DIRECTIONS FOR THIS TASK. Report back every line from the entries below in which the word "negative" occurs.

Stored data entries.
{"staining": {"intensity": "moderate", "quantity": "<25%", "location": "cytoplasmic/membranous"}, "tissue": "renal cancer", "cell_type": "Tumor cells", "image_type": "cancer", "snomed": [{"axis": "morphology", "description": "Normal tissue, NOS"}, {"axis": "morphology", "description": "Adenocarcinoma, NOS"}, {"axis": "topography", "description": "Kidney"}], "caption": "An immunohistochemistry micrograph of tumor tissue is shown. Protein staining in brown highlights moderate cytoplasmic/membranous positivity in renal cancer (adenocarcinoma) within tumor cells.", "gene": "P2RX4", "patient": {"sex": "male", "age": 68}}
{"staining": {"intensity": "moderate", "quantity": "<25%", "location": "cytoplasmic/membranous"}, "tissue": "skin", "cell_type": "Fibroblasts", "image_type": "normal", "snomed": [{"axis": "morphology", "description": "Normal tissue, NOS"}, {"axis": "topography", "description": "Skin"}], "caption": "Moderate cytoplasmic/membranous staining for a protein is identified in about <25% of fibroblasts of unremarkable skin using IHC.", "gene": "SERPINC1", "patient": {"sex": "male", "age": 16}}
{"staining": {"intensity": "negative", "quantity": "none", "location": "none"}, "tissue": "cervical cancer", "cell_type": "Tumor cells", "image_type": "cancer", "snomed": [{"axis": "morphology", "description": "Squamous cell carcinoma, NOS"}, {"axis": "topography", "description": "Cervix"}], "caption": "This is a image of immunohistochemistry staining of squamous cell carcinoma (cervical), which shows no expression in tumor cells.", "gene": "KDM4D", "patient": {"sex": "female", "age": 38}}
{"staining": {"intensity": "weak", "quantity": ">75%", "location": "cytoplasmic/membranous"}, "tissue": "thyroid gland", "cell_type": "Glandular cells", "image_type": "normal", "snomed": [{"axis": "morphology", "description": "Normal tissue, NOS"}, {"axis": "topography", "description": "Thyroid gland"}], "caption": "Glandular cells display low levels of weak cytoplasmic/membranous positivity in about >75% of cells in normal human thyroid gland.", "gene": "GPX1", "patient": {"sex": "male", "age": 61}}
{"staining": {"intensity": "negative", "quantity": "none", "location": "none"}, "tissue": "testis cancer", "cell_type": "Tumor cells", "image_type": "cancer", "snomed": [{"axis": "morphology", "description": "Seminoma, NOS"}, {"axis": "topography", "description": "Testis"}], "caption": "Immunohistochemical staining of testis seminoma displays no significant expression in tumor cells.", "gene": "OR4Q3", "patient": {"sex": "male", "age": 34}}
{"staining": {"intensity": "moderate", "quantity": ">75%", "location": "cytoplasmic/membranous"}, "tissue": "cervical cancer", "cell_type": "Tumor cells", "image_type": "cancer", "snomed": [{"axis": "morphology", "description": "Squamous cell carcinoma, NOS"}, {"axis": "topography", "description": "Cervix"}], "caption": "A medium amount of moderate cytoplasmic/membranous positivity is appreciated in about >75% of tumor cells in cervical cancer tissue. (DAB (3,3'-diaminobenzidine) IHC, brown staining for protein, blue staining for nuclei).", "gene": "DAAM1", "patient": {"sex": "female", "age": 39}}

EXERCISE ANSWER.
{"staining": {"intensity": "negative", "quantity": "none", "location": "none"}, "tissue": "cervical cancer", "cell_type": "Tumor cells", "image_type": "cancer", "snomed": [{"axis": "morphology", "description": "Squamous cell carcinoma, NOS"}, {"axis": "topography", "description": "Cervix"}], "caption": "This is a image of immunohistochemistry staining of squamous cell carcinoma (cervical), which shows no expression in tumor cells.", "gene": "KDM4D", "patient": {"sex": "female", "age": 38}}
{"staining": {"intensity": "negative", "quantity": "none", "location": "none"}, "tissue": "testis cancer", "cell_type": "Tumor cells", "image_type": "cancer", "snomed": [{"axis": "morphology", "description": "Seminoma, NOS"}, {"axis": "topography", "description": "Testis"}], "caption": "Immunohistochemical staining of testis seminoma displays no significant expression in tumor cells.", "gene": "OR4Q3", "patient": {"sex": "male", "age": 34}}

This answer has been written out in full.